The line with "at gemme og/eller", the line with "indvirkning på visse", and all lines between them in the material below: return these exactly, and no others.

★ ★ ★ ★

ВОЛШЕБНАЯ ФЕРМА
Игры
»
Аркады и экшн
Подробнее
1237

★ ★ ★ ★

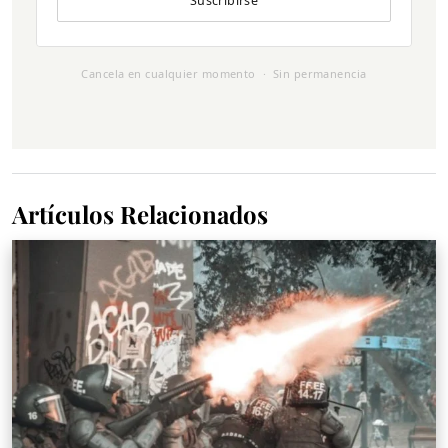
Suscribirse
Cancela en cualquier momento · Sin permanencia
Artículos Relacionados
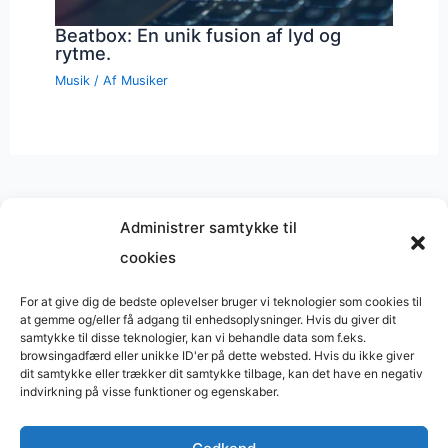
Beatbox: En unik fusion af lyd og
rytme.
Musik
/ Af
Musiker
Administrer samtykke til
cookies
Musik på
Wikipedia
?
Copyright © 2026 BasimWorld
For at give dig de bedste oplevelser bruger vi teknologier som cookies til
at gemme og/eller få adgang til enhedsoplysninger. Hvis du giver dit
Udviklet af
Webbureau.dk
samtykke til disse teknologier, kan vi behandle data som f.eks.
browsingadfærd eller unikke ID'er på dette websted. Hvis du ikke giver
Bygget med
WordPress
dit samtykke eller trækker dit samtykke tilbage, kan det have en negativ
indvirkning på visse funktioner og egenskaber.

★ ★ ★ ★

**Problem solution**.
at gemme og/eller få adgang til enhedsoplysninger. Hvis du giver dit
Udviklet af
Webbureau.dk
samtykke til disse teknologier, kan vi behandle data som f.eks.
browsingadfærd eller unikke ID'er på dette websted. Hvis du ikke giver
Bygget med
WordPress
dit samtykke eller trækker dit samtykke tilbage, kan det have en negativ
indvirkning på visse funktioner og egenskaber.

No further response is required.